Serbest Kürsü / Biyografi

Eklenme Tarihi : 11.01.2021
Okunma Sayısı : 2335
Yorum Sayısı : 11


Evet, yazımıza ''Allah'ın Kızı'' Başlığını koysam da önce Yanık Ömer ile başlayacağım.

Atatürk'ün en sevdiği şarkılardan biri olan ''Yanık Ömer'' Şarkısının sözleri şöyledir:

Yanık Ömer, her savaştan bir yara taşıyor
Yanık Ömer, yiğit Ömer, övünmeden yaşıyor
Kurtuluş savaşında, yirmi sekiz yaşında
Mangasının başında, taşıyor
Yanık Ömer, yiğit Ömer siperleri aşıyor

Savaş biter, Yanık Ömer, köye döner
Köylü bütün bayram eder
Yanık Ömer kutlanır
Nişanlısı mutlulanır
Hey, Yanık Ömer, attan iner
Pembegül'e bağlar kemer
Köylülere gider haber
Düğüne, düğüne

Eline kına yakar, başına teller takar
Belinde altın kemer, öyle alana çıkar
Heey
Pembegül, allanır, pullanır
Yanık Ömer'in köyüne düğün alayı yollanır.

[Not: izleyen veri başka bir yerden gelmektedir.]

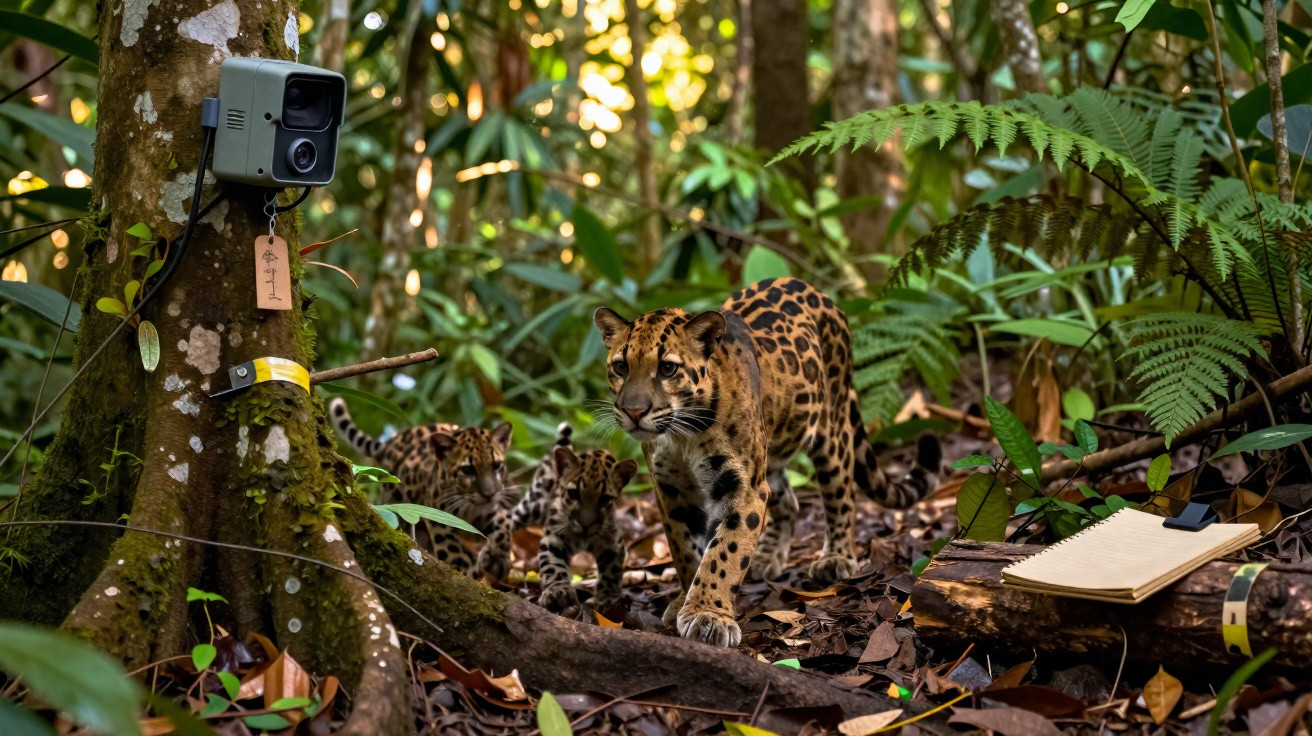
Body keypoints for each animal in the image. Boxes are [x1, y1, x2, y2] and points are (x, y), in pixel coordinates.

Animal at [329, 397, 517, 580]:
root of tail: (392, 440)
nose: (490, 494)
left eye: (497, 466)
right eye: (468, 470)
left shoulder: (493, 509)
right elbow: (451, 547)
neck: (470, 508)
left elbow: (503, 524)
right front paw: (466, 571)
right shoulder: (439, 516)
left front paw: (497, 558)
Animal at [512, 423, 638, 615]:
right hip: (531, 506)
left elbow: (612, 570)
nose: (586, 524)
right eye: (573, 493)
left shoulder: (612, 542)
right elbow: (553, 565)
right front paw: (558, 591)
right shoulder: (554, 537)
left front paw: (606, 598)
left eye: (605, 499)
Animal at [593, 277, 932, 647]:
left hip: (831, 429)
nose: (633, 411)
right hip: (770, 454)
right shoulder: (671, 490)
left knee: (840, 490)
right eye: (620, 367)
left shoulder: (742, 485)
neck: (683, 435)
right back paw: (767, 556)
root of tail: (814, 290)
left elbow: (724, 552)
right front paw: (685, 600)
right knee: (789, 499)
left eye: (668, 368)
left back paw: (836, 557)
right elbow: (684, 549)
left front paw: (708, 615)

Peki bu şarkının sözleri ve bestesi kime aittir?

Şarkının sözleri de bestesi de Sadettin Kaynak'a aittir.

Yanık Ömer kimdir peki?

Aslında Sadettin Kaynak'ın oğlu Ömer Feyyaz'dır Yanık Ömer...

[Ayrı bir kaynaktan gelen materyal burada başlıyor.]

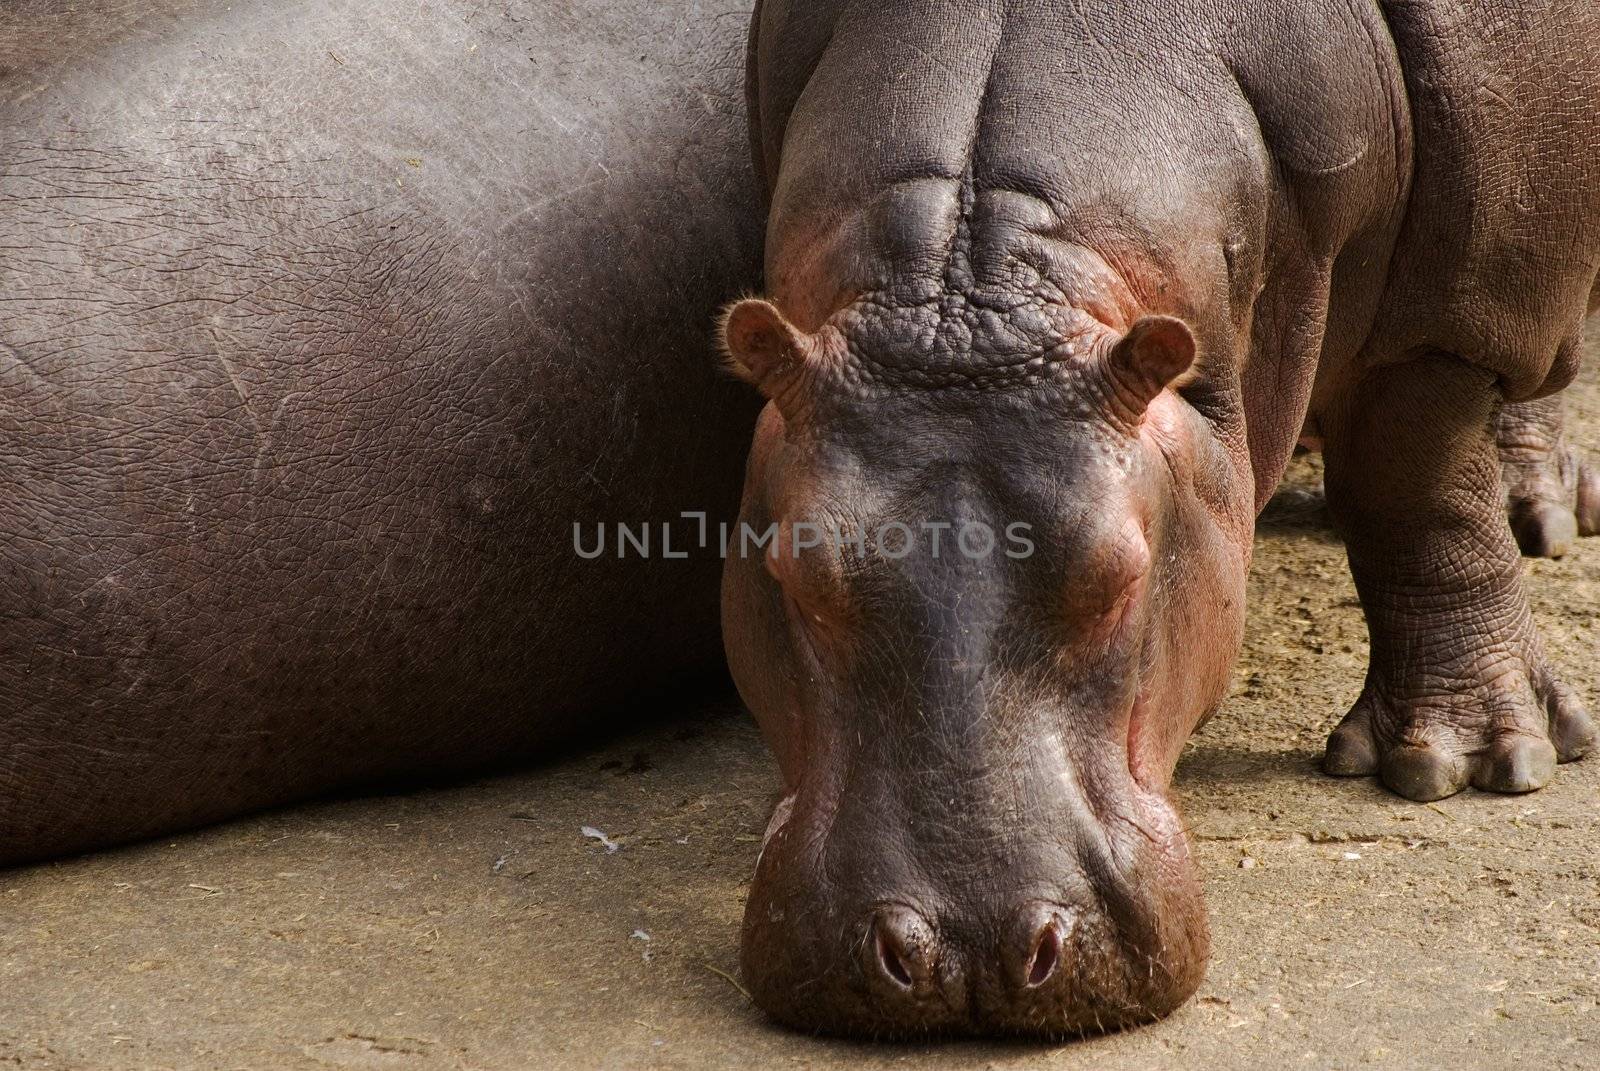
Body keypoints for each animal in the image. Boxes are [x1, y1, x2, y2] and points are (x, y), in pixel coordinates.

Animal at [726, 0, 1600, 1037]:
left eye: (1124, 573)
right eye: (793, 568)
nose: (962, 948)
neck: (972, 295)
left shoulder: (1448, 318)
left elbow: (1421, 492)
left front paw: (1467, 765)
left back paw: (1537, 513)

1931 doğumlu olan Ömer Feyyaz'ın, daha bebekken geçirdiği bir kaza sonunda vücudunda yer yer yanık izleri oluşmuştur. Bu sebeble baba Sadettin Kaynak, oğlu Ömer Feyyaz'ı '' Yanık Ömer'' Diye sever ve avutur.  Bu arada da Rabbimden nasıl bir ilham gelirse Yanık Ömer şarkısının hem sözlerini yazar hem de Hüseyni makamında bir şarkı olarak besteler.

1932 Yılında İstanbul Vali yardımcısı Nuri Bey'in evinde  Mustafa Kemal Atatürk adına verilen bir konserde Safiye Ayla bu eseri ilk kez Mustafa Kemal Atatürk'ün huzurunda okur. ( Daha sonraları da defalarca okumuştur.)

Bu arada Mustafa kemal Atatürk de Hatta Tatyos Efendi’nin hicazkâr bestesi “Mâni Oluyor Hâlimi Takrire Hicabım”ı, söyler. Bu şarkıyı ilk kez Atatürk'ten duyan Safiye Ayla daha sonra bu şarkıyı da repertuvarına ekler.

Mustafa Kemal Yanık Ömer'i çok beğenir ve aynen şöyle der: '“Bu şarkı çok sesli hâle getirilirse çok daha olgunlaşır. Bu kız, zannederim bu eseri bir orkestra refakatinde dünyanın neresinde okusa dinletebilir.''

 Safiye Ayla, bu arzuyu adeta vasiyet olarak kabul eder ve 1981'de, yani Atatürk'ün doğumunun 100'üncü yılında gerçekleştirir. Bütün masrafları cebinden karşılar. Bestenin orkestrasyonunu Muammer Sun'a yaptırır. Cumhurbaşkanlığı Senfoni Orkestrası eşliğinde seslendirir, kaydını alır. Ne var ki plağını bastıramaz, radyo ya da televizyonda okuyamaz.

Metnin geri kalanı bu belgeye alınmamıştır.